Friedrichshafen / sz - Die Stadt Friedrichshafen beteiligt sich seit 2007 mit jährlich 5000 Euro an der Finanzierung einer Schwerpunktpraxis für Suchtmedizin in Ravensburg. Seit 2014 erweitert sie ihr Engagement: Zur Förderung der Drogenersatztherapie fließen jetzt auch 5000 Euro nach Friedrichshafen. In die Hausarztpraxis von Dr. Silke Siethoff.
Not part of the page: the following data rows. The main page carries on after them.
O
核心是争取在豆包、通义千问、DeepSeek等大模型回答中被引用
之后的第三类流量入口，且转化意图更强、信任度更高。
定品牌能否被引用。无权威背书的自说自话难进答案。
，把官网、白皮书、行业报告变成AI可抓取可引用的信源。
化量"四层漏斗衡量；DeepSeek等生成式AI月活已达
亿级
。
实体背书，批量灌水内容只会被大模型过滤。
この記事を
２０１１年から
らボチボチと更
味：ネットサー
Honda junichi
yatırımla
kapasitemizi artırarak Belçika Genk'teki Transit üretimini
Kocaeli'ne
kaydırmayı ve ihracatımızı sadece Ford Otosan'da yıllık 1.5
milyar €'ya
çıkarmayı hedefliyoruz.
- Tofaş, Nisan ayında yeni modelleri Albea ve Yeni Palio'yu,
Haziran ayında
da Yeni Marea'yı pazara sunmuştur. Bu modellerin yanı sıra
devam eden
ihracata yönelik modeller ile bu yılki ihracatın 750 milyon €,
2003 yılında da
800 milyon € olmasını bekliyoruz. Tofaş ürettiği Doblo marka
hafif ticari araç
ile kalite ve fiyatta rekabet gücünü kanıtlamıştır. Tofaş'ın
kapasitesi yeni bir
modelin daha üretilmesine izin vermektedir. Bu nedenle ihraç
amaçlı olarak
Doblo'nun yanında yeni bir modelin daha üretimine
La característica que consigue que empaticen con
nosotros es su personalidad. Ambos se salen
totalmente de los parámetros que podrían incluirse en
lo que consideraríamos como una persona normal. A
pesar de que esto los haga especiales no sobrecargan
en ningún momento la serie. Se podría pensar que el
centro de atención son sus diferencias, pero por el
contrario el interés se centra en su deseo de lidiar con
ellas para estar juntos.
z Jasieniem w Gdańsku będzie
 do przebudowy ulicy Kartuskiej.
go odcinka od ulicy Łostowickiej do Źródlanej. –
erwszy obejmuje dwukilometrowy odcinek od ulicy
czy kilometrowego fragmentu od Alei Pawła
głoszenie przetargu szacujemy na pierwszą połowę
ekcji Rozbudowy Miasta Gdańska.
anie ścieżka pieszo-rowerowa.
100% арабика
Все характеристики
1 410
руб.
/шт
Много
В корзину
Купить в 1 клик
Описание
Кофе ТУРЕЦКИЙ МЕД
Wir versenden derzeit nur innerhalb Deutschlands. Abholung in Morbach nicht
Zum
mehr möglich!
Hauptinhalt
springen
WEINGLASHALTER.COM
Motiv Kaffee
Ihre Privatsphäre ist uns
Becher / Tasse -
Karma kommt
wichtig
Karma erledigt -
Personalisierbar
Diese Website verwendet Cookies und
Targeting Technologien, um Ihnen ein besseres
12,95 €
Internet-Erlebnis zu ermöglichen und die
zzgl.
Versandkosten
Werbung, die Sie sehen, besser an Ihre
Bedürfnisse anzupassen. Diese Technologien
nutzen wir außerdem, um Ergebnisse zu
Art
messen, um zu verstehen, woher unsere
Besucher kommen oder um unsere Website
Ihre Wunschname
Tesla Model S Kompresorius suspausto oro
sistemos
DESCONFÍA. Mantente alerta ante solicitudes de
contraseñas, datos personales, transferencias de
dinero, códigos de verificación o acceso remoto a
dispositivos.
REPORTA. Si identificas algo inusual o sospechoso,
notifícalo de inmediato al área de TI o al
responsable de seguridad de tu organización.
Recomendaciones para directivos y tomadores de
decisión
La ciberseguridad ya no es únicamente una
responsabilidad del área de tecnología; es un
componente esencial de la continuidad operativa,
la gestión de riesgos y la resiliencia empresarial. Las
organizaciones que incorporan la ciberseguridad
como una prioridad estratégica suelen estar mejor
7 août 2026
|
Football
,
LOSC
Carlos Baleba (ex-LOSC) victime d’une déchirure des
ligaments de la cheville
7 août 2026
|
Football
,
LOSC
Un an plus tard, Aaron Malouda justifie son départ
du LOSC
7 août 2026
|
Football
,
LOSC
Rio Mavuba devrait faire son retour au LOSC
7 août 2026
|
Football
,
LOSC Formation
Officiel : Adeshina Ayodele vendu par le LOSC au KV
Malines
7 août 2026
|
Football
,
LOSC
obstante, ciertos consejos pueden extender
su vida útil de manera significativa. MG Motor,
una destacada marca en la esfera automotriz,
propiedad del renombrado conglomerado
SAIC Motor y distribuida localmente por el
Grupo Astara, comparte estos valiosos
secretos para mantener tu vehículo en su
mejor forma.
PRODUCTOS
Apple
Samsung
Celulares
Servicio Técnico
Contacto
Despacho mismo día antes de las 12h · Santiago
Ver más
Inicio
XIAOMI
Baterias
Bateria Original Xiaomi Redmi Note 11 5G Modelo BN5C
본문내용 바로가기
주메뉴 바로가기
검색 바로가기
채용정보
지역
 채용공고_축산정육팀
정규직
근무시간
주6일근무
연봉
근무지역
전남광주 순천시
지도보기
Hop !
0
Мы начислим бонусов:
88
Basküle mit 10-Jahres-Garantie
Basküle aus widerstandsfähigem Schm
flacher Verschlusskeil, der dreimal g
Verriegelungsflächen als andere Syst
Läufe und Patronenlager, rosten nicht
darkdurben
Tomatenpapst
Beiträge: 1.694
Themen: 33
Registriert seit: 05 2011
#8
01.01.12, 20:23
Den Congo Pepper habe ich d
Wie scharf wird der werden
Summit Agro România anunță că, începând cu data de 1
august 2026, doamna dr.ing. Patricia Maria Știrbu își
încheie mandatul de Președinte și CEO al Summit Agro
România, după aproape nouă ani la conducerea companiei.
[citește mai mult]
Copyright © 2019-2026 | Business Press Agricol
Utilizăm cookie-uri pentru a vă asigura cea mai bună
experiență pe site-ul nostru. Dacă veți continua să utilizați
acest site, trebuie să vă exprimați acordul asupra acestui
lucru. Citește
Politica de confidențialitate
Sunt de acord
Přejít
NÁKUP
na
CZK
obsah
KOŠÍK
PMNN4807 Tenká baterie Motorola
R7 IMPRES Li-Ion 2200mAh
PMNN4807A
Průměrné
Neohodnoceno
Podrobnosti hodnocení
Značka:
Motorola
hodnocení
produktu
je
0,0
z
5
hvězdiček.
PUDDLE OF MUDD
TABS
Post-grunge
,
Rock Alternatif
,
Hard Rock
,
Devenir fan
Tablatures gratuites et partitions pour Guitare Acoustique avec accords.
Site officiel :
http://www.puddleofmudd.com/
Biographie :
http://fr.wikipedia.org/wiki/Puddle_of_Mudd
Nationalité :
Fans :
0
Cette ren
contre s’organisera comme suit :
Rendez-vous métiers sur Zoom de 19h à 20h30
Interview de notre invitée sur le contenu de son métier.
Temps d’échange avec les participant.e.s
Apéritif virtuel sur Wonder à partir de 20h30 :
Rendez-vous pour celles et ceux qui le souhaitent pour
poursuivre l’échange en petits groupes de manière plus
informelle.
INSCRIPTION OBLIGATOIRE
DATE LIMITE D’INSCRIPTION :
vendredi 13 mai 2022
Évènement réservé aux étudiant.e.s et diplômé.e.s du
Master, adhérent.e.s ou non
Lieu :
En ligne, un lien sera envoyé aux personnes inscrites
Die Allgemeinmedizinerin ist allerdings nicht neu in die Versorgung von Substituierten eingestiegen. Sie beschäftigt sich in Friedrichshafen mittlerweile zehn Jahre mit dieser Art von Suchttherapie. Substitutionsbehandlung ist neben der klassischen, primär entzugsorientierten Behandlung, die wichtigste anerkannte Behandlungsmethode für Opiatabhängige. Der ursprünglich illegal besorgte „Stoff“ (hauptsächlich Heroin) wird durch ein legales, vom Arzt verordnetes Substitut ersetzt. Silke Siethoff erachtet diese Behandlungsmethode als „sehr wichtig“. Die Klientel ist zahlenmäßig zwar überschaubar, ihre Patienten seien „abhängig, sind in der Regel aber sozial integriert und gehen arbeiten.“ Bedeutender Aspekt für die Ärztin: „Sie sind aus dem kriminellen Milieu rausgekommen, weil sie jetzt diese Art von Hilfe bekommen.“
Die medizinische Sicht: „Drogenabhängige Menschen sind auch Patienten. Sie sind chronisch krank wie Menschen mit Diabetes“, meint die Häfler Ärztin. Und beide bräuchten einen Arzt. Was die Kassen für die Therapie bezahlen, ist aber „nicht üppig“.
„Eine schöne Geste“
Deshalb freut sich Silke Siethoff über die jährlich 5000 Euro der Stadt Friedrichshafen. „Das ist eine schöne Geste“, meint sie, betont aber, dass die Substitutionstherapie in ihrer Hausarztpraxis nebenher läuft, sie keinesfalls eine Schwerpunktpraxis für Suchtmedizin werden wolle. „Ich hoffe, dass deswegen die Patienten nicht ausbleiben. Substitutionspatienten haben nämlich ein schlechtes Image.“
Die finanzielle Vergütung bei der Substitutionstherapie ist eine Sache, „die dauernde Verfügbarkeit“ der behandelnden Ärztin eine andere. Sie steht im Bodenseekreis auf weiter Flurmehr oder weniger allein. Sie hat weder Kollegen, die sich in ihren Praxen der Substitutionstherapie annehmen und auch keinen Vertreter: „Ich kann deshalb nicht mit ruhigem Gewissen in Urlaub gehen“, sagt die Medizinerin, die seit Monaten nach einer Vertretung sucht und niemanden findet.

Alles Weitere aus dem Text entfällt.